BASICS
Medical marijuana or medical cannabis refers to the use of pharmacologic agents derived from the flowering plant genus Cannabis to treat disease or alleviate symptoms.
DESCRIPTION
Marijuana plants contain >100 phytocannabinoids, molecules with affinity for mammalian cannabinoid receptors:
- CB1: highly expressed in the central nervous system
- CB2: expressed in the periphery, including the immune system
Routes of administration include inhalation (smoking, vaporized), oral ingestion (edibles), and topical (oral mucosa or skin).
EPIDEMIOLOGY
- In the U.S., 36 states and 4 territories allow medical cannabis, though illegal federally.
- 49 countries worldwide have legalized medical cannabis.
- Estimated prevalence in U.S. primary care: 2%; recreational use: 15%.
TREATMENT
Qualified conditions vary by state; most common include:
- Chronic pain
- Cancer-related weight loss, nausea, vomiting
- Epilepsy
Evidence (1)[A]:
- Chronic pain: low-strength evidence for neuropathic pain relief; 40% greater pain improvement vs. placebo.
- Chemotherapy-induced nausea/vomiting: oral THC (dronabinol, nabiximols) effective.
- MS muscle spasticity: oral cannabinoids effective for patient-reported spasticity symptoms.
- Anorexia/cachexia (HIV/AIDS, cancer): low-quality evidence of weight gain with dronabinol.
- PTSD: limited, conflicting evidence.
- Seizures: insufficient evidence except FDA-approved cannabidiol (Epidiolex) for Lennox-Gastaut and Dravet syndromes.
GENERAL MEASURES
- States may require patient registries, ID cards, and provider education.
- Certifying providers do not prescribe cannabis, only certify qualifying conditions.
MEDICATION
FDA-approved products:
- Dronabinol (Marinol): THC, 2.5 mg BID, max 20 mg/day (chemotherapy-induced nausea, AIDS anorexia)

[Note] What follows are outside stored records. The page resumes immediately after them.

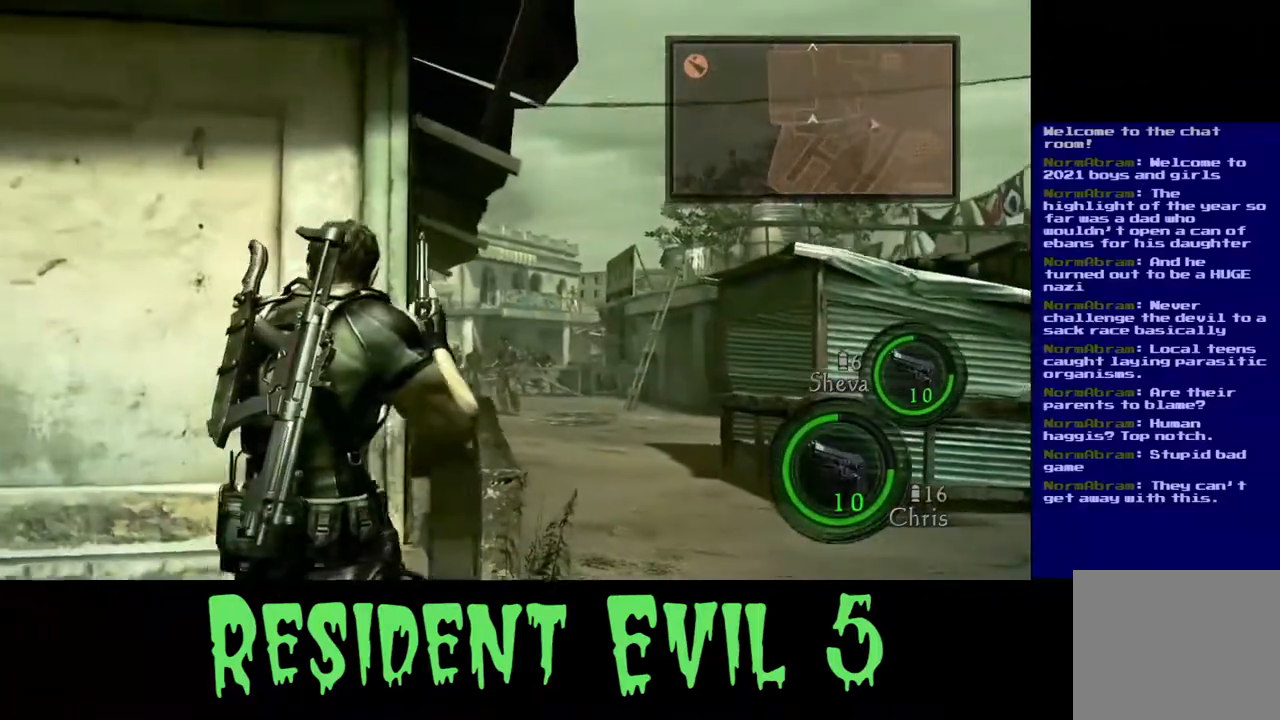
{"buttons": [], "left_stick": "center", "right_stick": "center", "events": [[33, "left_stick", "center"], [317, "right_stick", "down"], [467, "right_stick", "center"]]}
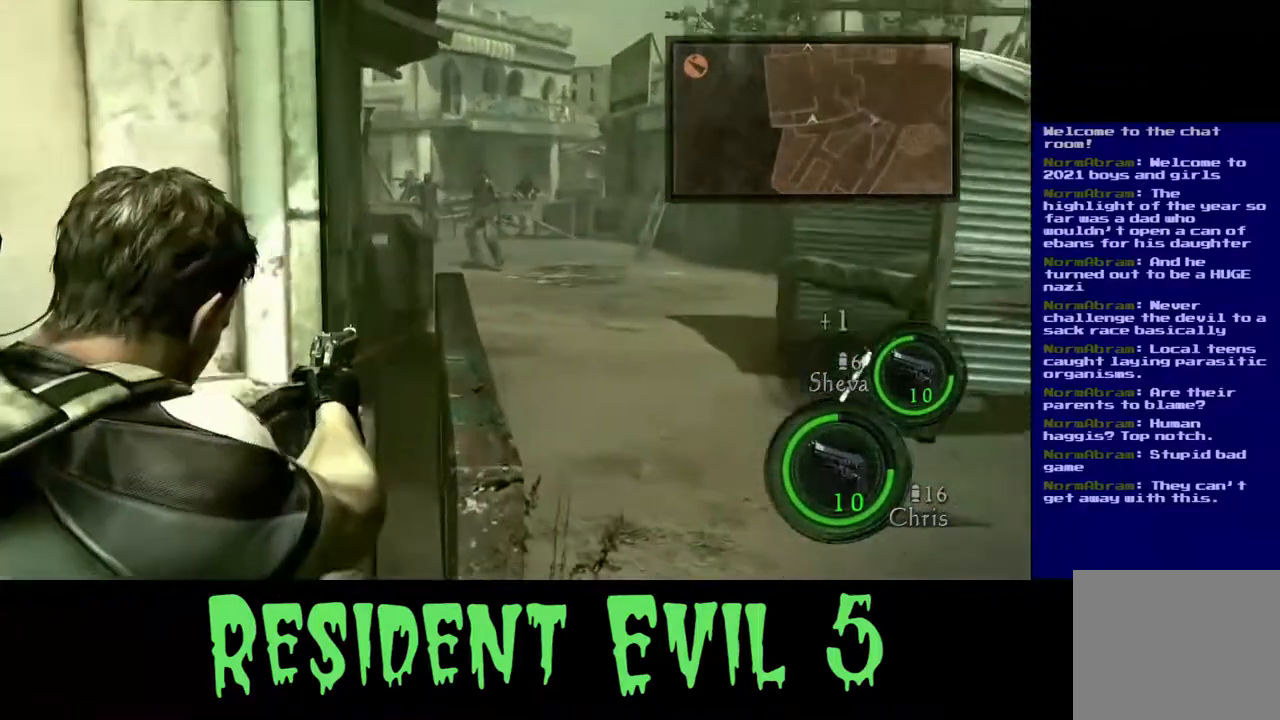
{"buttons": [], "left_stick": "center", "right_stick": "center", "events": [[83, "right_stick", "up"], [267, "right_stick", "center"], [367, "right_stick", "left"], [500, "right_stick", "center"]]}
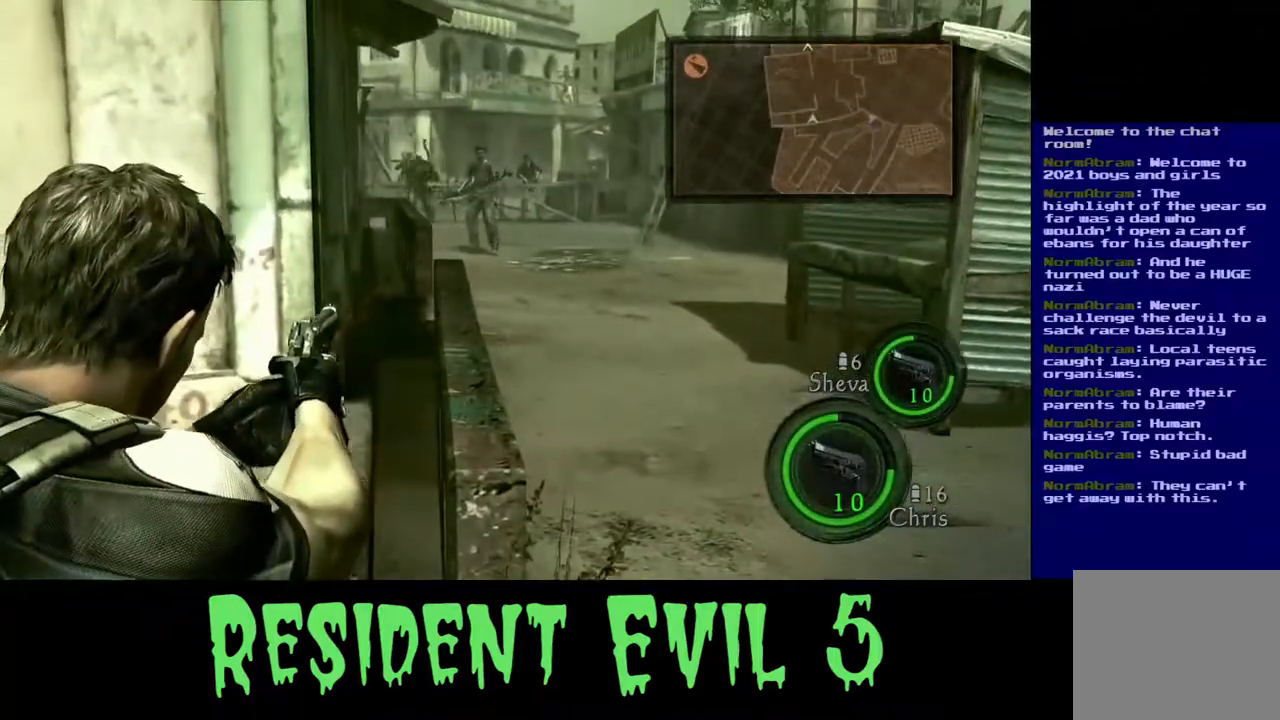
{"buttons": [], "left_stick": "center", "right_stick": "up", "events": [[217, "right_stick", "up-right"], [367, "right_stick", "up"]]}
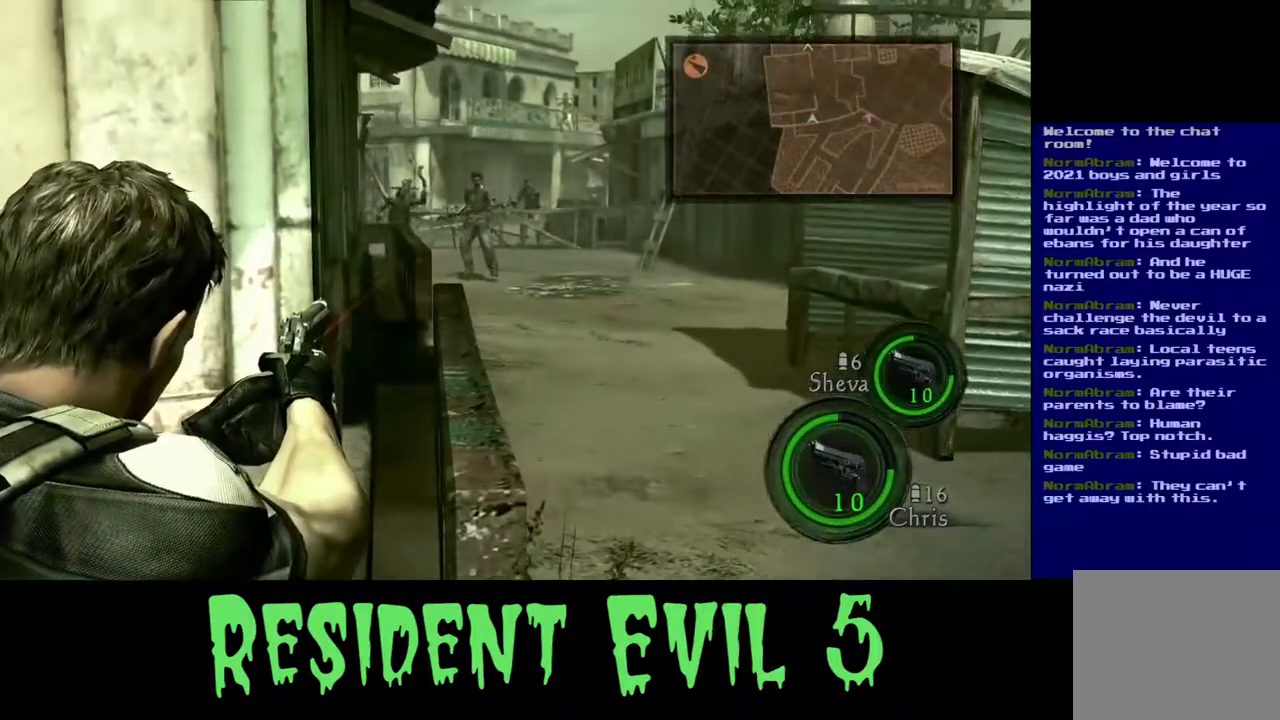
{"buttons": [], "left_stick": "center", "right_stick": "center", "events": [[83, "right_stick", "center"], [350, "right_stick", "down"], [467, "right_stick", "center"]]}
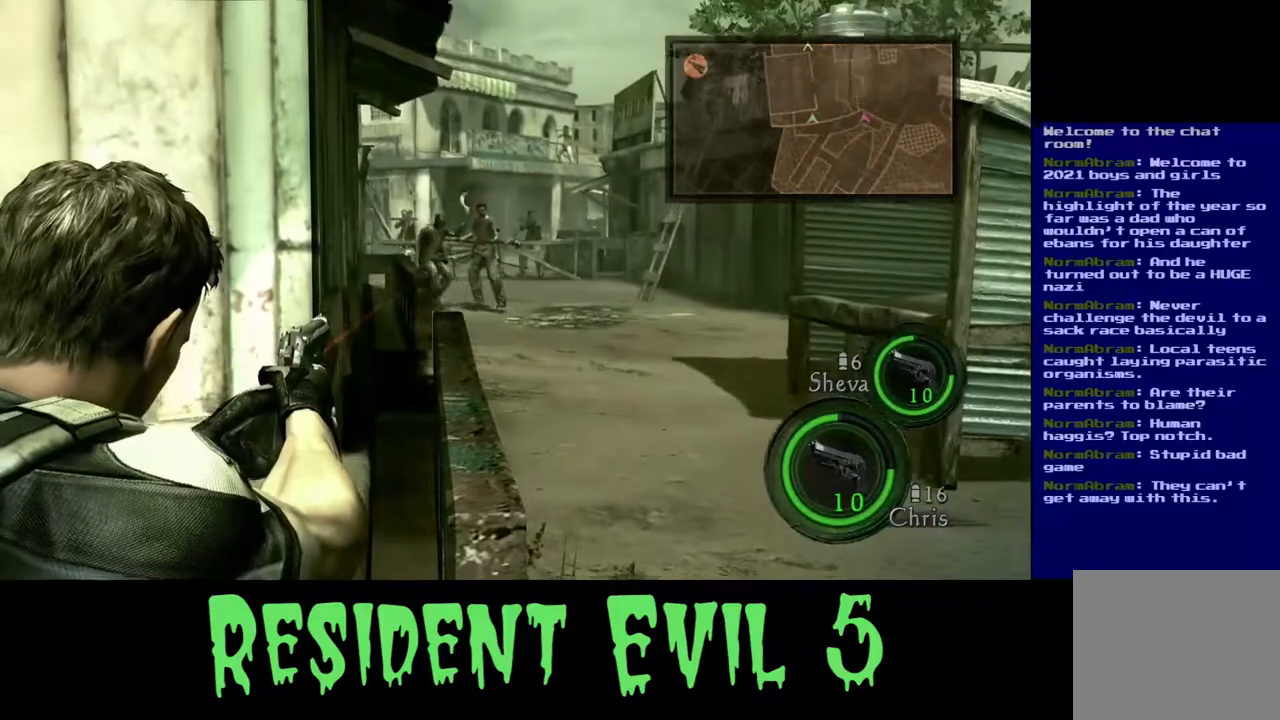
{"buttons": [], "left_stick": "center", "right_stick": "center", "events": []}
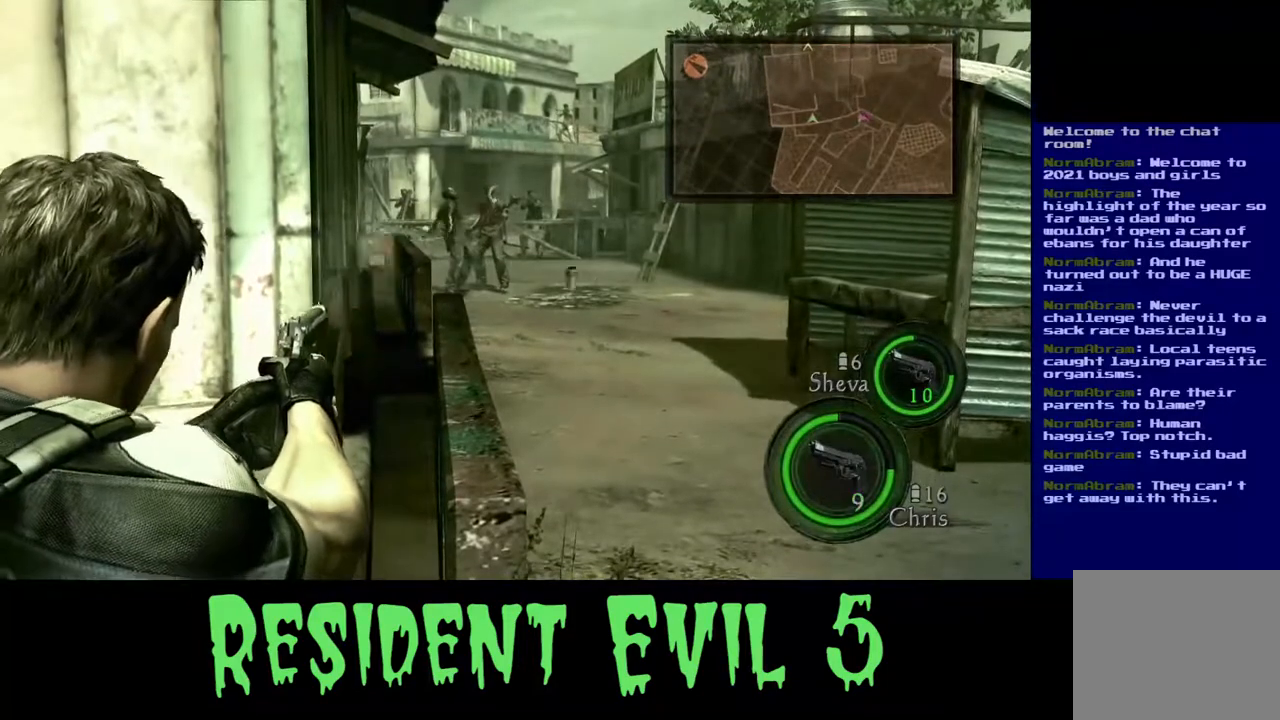
{"buttons": [], "left_stick": "center", "right_stick": "up", "events": [[467, "right_stick", "up"]]}
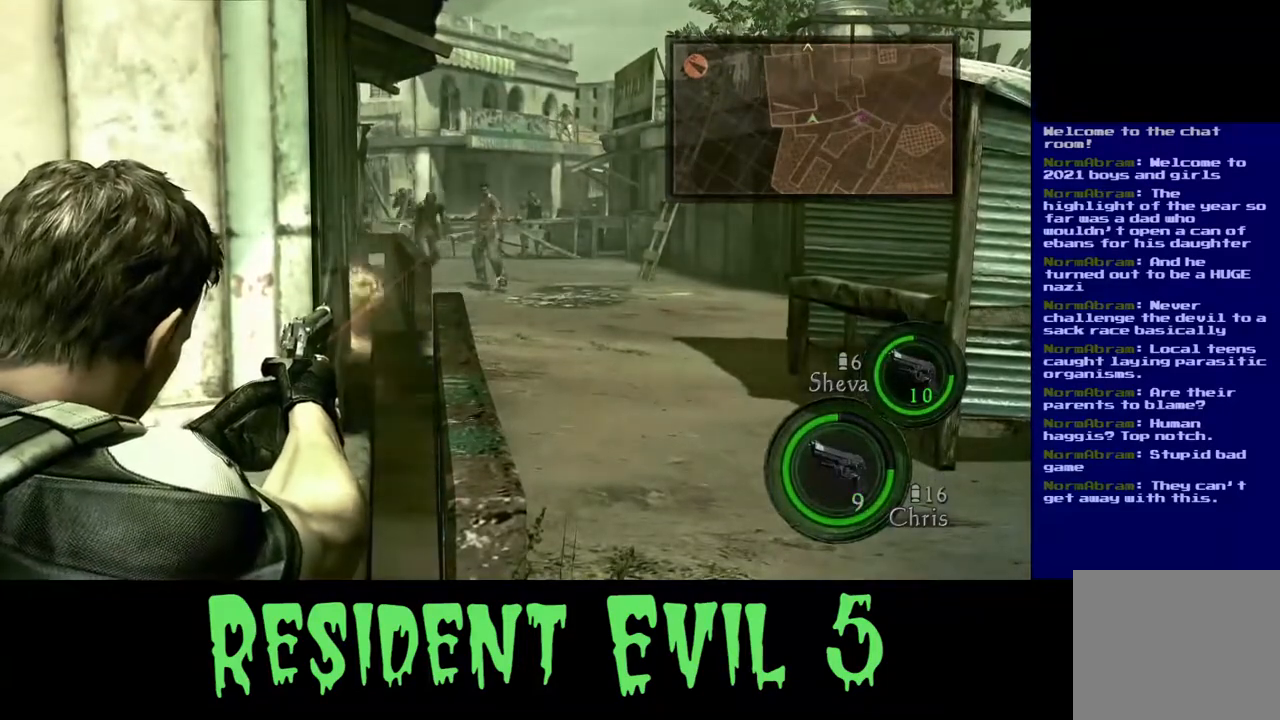
{"buttons": [], "left_stick": "center", "right_stick": "center", "events": [[250, "right_stick", "center"]]}
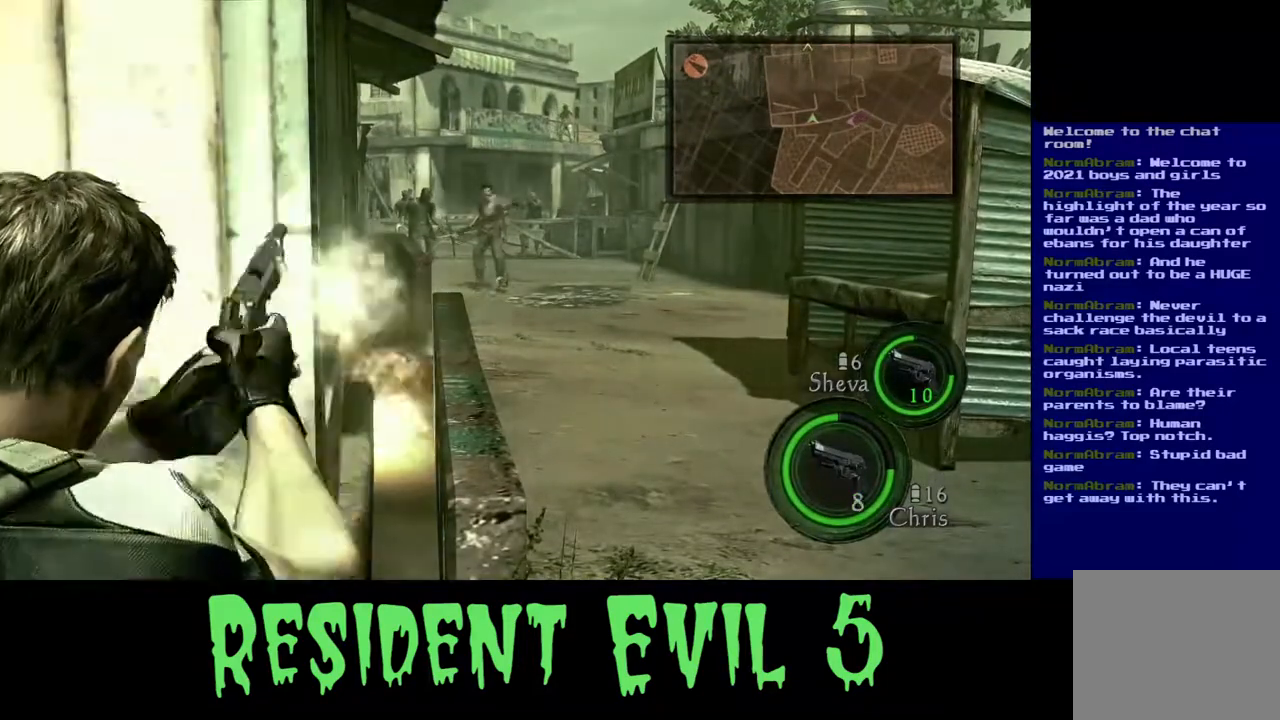
{"buttons": [], "left_stick": "center", "right_stick": "center", "events": []}
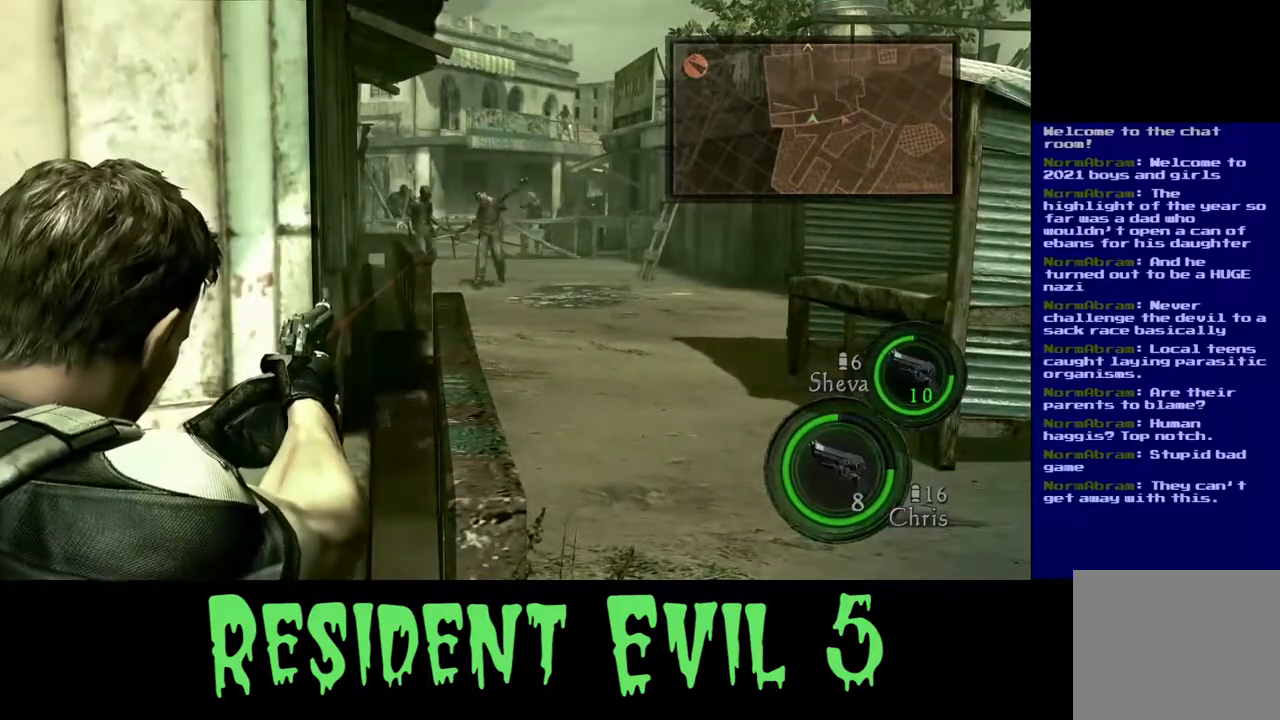
{"buttons": [], "left_stick": "center", "right_stick": "center", "events": []}
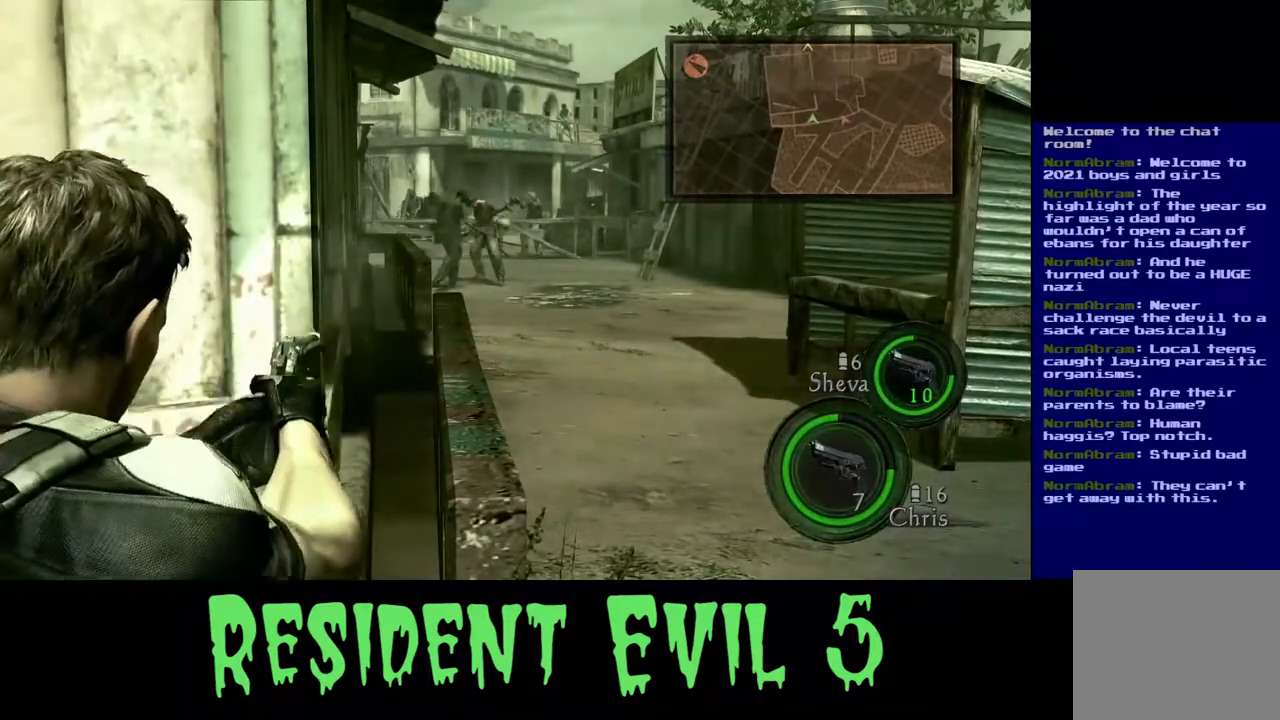
{"buttons": [], "left_stick": "center", "right_stick": "center", "events": []}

- Nabilone (Cesamet): THC analog, 1 mg BID, max 6 mg/day
- Epidiolex: CBD oral solution for seizures, 2.5 mg/kg BID, max 20 mg/kg/day
- Nabiximols (Sativex): THC/CBD 1:1 buccal spray for MS spasticity, cancer/neuropathic pain
ONGOING CARE
Pediatric Considerations:
- Increased poison center calls with legalization.
- Exposure risks: respiratory depression, tachycardia, coma.
- Adolescents vulnerable to long-term brain changes (lower IQ, school dropout).
Pregnancy/Lactation:
- No approved indications; marijuana use discouraged.
- Concern for impaired fetal neurodevelopment.
COMPLICATIONS
Short-term:
- Intoxication (tachycardia, orthostatic hypotension, dry mouth, poor coordination, euphoria).
- Withdrawal (irritability, depression, insomnia).
- Increased motor vehicle accident risk (RR=2).
Long-term:
- Respiratory symptoms and bronchitis with smoking.
- Possible increased risk of acute MI and stroke.
- Limited/no evidence linking cannabis to most cancers.
- Psychological effects: increased anxiety, psychosis, depression, schizophrenia risk in early users.
- Addiction risk ~9% overall, higher in adolescents/daily users.
Other:
- Cannabis-induced hyperemesis syndrome.
- Associated hepatotoxicity.
REFERENCES
- Ebbert JO, Scharf EL, Hurt RT. Medical cannabis. Mayo Clin Proc. 2018;93(12):1842-1847.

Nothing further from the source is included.